Import the payer authorization file

  1. On the navigation bar, hover over Claims and select Authorizations.

  2. Click Upload authorizations.

  3. Click the payer field and select the payer.

  4. Click the benefit plan field and select the benefit.

  5. Click the File to import field and browse to the CSV file location.

  6. Click Upload.

  7. After the file successfully uploads, click Import.

    When you import authorizations, patients are matched based on the payer + benefit plan selection and the member ID. The patient name, gender, and date of birth are not considered.

    Note: The system matches claims to the imported data only if the date of service falls within the "Effective date" and "Expiration date" range and the number of claims do not exceed the number in the Quantity field (if the Quantity field is populated).

    After the import, the Import Authorizations page lists patients and claims to which the new authorizations will be applied. This page also displays imported lines with no matches, duplicate rows, and entries with no authorization number. You can use this information to correct the import file.

    Note: The 'Will queue' column indicates that the claim’s status is currently "Suspended - Primary auth pending." The claim will be taken out of the suspended status and queued for submission upon completion of the import process.

    Each entry is checked for import by default. If you don't want an entry to import, uncheck the box before you click 'Import' on this page.

  8. Click Import to apply the authorizations to the claims.

    A couple of things to note about the Referring MD fields:

    • When imported as part of a payer authorization, the Referring MD values are captured on the "Transport details" tab on incomplete claims and on the "Incident details" tab on completed claims.

    • Values can also be entered manually.

    • The referring physician name and NPI values are also now output in boxes 17 and 17b on the 1500 paper claim form, as well as in fields 65 and 68 on the electronic claim submission file.
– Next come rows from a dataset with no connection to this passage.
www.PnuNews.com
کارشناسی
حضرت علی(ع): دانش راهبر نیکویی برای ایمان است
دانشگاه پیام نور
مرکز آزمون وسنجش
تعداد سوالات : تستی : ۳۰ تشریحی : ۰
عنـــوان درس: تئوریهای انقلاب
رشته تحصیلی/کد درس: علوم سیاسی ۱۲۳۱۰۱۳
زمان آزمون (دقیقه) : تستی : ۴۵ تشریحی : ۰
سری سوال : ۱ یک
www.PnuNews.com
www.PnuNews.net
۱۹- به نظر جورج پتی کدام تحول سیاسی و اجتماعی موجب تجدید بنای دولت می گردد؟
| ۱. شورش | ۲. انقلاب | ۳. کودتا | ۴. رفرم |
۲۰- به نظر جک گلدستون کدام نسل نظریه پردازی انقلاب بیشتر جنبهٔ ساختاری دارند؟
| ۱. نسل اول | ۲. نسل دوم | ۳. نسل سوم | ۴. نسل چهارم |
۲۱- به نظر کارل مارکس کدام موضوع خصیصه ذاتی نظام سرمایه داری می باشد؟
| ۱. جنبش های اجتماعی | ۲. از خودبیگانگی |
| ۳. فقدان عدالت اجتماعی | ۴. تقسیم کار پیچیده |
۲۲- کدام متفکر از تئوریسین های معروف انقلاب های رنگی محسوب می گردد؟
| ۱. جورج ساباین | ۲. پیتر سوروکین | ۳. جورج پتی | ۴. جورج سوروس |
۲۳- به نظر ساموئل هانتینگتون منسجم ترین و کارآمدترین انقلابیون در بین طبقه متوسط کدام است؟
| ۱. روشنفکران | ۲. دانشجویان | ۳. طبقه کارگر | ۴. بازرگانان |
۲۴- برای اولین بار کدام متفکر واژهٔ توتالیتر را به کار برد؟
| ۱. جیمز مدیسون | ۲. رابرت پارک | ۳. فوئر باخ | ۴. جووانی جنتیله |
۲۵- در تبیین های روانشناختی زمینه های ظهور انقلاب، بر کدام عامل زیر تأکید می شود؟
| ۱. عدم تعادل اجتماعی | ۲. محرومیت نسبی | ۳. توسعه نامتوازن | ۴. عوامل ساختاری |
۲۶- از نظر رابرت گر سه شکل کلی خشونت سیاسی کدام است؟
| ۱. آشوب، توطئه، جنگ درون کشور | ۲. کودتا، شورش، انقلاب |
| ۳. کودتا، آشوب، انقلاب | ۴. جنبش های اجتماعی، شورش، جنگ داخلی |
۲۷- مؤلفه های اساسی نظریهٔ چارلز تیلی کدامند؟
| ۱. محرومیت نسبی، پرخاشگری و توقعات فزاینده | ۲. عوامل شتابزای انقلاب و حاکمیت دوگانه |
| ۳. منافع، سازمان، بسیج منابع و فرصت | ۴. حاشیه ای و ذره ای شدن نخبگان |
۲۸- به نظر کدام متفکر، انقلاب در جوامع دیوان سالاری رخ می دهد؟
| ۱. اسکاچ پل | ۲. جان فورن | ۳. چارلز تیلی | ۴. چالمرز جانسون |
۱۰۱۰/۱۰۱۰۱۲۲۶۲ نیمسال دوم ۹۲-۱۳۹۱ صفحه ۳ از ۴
Viewing all authorizations in your system

Viewing authorizations for a single patient

Multi use payer authorizations for the patient account displays at the bottom of the "Coordination of benefits" tab on the Accounts page. This table includes all multi use authorizations created at the claim level. You can add, edit, and delete authorizations (only if those authorizations are not applied to a claim), and open the list of claims (in Search Results) to which each authorization is applied.
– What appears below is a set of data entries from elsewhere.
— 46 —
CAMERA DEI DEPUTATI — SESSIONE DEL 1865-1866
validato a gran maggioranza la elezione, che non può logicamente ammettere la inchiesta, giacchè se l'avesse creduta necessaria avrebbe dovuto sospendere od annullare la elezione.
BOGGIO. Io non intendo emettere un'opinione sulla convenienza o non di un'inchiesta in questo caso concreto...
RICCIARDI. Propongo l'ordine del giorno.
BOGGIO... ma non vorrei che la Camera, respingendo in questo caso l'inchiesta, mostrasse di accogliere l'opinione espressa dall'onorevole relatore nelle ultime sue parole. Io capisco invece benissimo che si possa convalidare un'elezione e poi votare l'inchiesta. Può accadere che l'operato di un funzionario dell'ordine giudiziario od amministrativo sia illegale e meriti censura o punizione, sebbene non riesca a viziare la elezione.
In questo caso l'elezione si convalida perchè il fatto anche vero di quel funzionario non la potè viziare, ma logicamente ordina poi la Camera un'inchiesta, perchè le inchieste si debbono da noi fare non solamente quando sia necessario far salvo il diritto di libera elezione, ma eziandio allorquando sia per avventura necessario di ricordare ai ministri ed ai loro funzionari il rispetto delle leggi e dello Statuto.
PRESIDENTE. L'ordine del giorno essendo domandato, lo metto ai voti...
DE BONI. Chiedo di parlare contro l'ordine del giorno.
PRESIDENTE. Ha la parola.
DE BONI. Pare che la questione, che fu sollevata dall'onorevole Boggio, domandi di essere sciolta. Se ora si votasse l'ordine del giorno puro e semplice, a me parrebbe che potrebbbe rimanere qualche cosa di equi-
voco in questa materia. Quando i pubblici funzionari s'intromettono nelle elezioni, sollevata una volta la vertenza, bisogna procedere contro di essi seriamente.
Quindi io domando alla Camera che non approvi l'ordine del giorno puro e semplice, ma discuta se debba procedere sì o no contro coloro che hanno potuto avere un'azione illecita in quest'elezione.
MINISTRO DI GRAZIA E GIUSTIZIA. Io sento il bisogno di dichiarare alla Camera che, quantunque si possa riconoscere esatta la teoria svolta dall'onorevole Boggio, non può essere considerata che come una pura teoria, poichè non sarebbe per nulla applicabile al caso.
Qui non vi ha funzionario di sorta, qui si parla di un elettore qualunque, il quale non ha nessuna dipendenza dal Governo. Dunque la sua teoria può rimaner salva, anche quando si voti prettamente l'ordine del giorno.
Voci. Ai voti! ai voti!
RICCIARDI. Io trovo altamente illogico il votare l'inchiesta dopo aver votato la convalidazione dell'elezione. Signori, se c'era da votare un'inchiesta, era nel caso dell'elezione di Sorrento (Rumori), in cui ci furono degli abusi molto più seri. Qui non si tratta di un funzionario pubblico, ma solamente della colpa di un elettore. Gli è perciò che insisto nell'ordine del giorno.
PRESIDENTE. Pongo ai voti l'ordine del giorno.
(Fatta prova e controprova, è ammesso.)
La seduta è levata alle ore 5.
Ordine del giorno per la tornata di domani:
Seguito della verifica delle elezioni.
Viewing all authorizations

On the navigation bar, hover over Claims and then select Authorizations. The Authorizations page displays a list of all multi use payer authorizations in your system and important identifying information about each authorization. You can navigate to each patient account as well as to the list of claims (the link displayed in the "Quantity used" column) to which each authorization is applied. This table can be filtered, sorted, customized, and exported to a CSV file.
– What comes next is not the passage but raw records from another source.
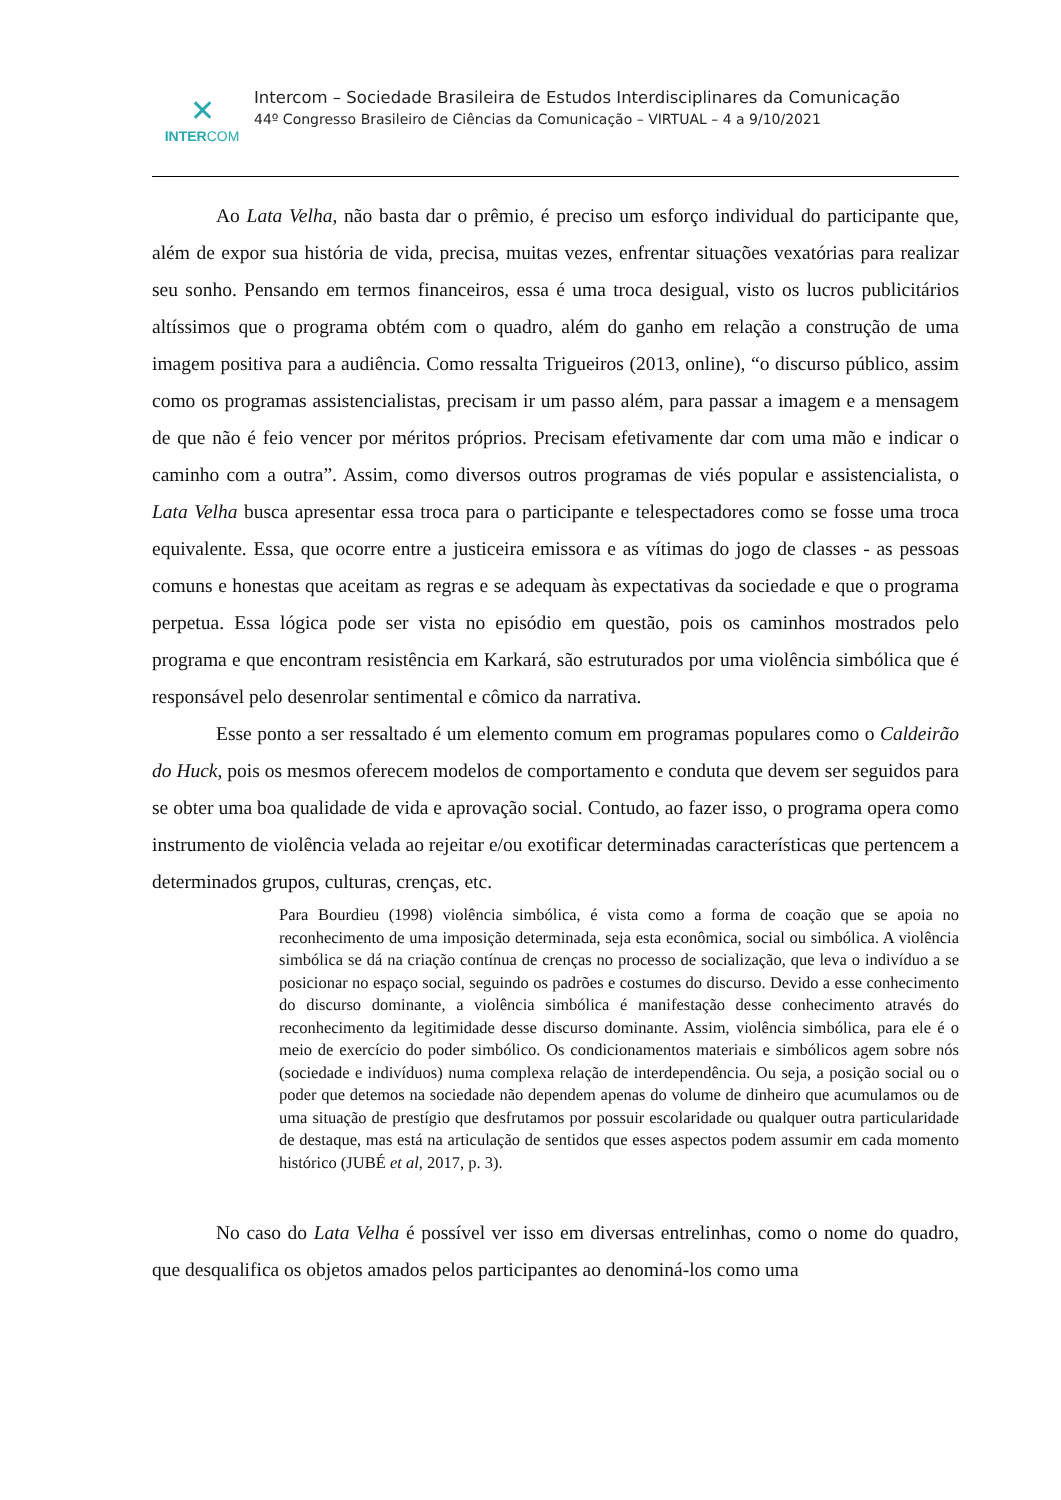✕
INTERCOM
Intercom – Sociedade Brasileira de Estudos Interdisciplinares da Comunicação
44º Congresso Brasileiro de Ciências da Comunicação – VIRTUAL – 4 a 9/10/2021
Ao Lata Velha, não basta dar o prêmio, é preciso um esforço individual do participante que, além de expor sua história de vida, precisa, muitas vezes, enfrentar situações vexatórias para realizar seu sonho. Pensando em termos financeiros, essa é uma troca desigual, visto os lucros publicitários altíssimos que o programa obtém com o quadro, além do ganho em relação a construção de uma imagem positiva para a audiência. Como ressalta Trigueiros (2013, online), “o discurso público, assim como os programas assistencialistas, precisam ir um passo além, para passar a imagem e a mensagem de que não é feio vencer por méritos próprios. Precisam efetivamente dar com uma mão e indicar o caminho com a outra”. Assim, como diversos outros programas de viés popular e assistencialista, o Lata Velha busca apresentar essa troca para o participante e telespectadores como se fosse uma troca equivalente. Essa, que ocorre entre a justiceira emissora e as vítimas do jogo de classes - as pessoas comuns e honestas que aceitam as regras e se adequam às expectativas da sociedade e que o programa perpetua. Essa lógica pode ser vista no episódio em questão, pois os caminhos mostrados pelo programa e que encontram resistência em Karkará, são estruturados por uma violência simbólica que é responsável pelo desenrolar sentimental e cômico da narrativa.
Esse ponto a ser ressaltado é um elemento comum em programas populares como o Caldeirão do Huck, pois os mesmos oferecem modelos de comportamento e conduta que devem ser seguidos para se obter uma boa qualidade de vida e aprovação social. Contudo, ao fazer isso, o programa opera como instrumento de violência velada ao rejeitar e/ou exotificar determinadas características que pertencem a determinados grupos, culturas, crenças, etc.
Para Bourdieu (1998) violência simbólica, é vista como a forma de coação que se apoia no reconhecimento de uma imposição determinada, seja esta econômica, social ou simbólica. A violência simbólica se dá na criação contínua de crenças no processo de socialização, que leva o indivíduo a se posicionar no espaço social, seguindo os padrões e costumes do discurso. Devido a esse conhecimento do discurso dominante, a violência simbólica é manifestação desse conhecimento através do reconhecimento da legitimidade desse discurso dominante. Assim, violência simbólica, para ele é o meio de exercício do poder simbólico. Os condicionamentos materiais e simbólicos agem sobre nós (sociedade e indivíduos) numa complexa relação de interdependência. Ou seja, a posição social ou o poder que detemos na sociedade não dependem apenas do volume de dinheiro que acumulamos ou de uma situação de prestígio que desfrutamos por possuir escolaridade ou qualquer outra particularidade de destaque, mas está na articulação de sentidos que esses aspectos podem assumir em cada momento histórico (JUBÉ et al, 2017, p. 3).
No caso do Lata Velha é possível ver isso em diversas entrelinhas, como o nome do quadro, que desqualifica os objetos amados pelos participantes ao denominá-los como uma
  • Upload authorizations: Click to upload authorizations into ZOLL Billing from a CSV file.

  • Customize columns: Click to add or remove columns of information from the chart.

  • Download CSV: Click to download this chart to a CSV file. The download respects the column customization - only those that display will be downloaded. If you are not that familiar with how to use Excel, go here for some tips on how to manipulate the data.

Note: The system automatically calculates the "Quantity used" and "Quantity remaining" values based on the number of claims to which the authorization is applied (Quantity used) and then subtracts that number from the "Quantity approved" (Quantity remaining).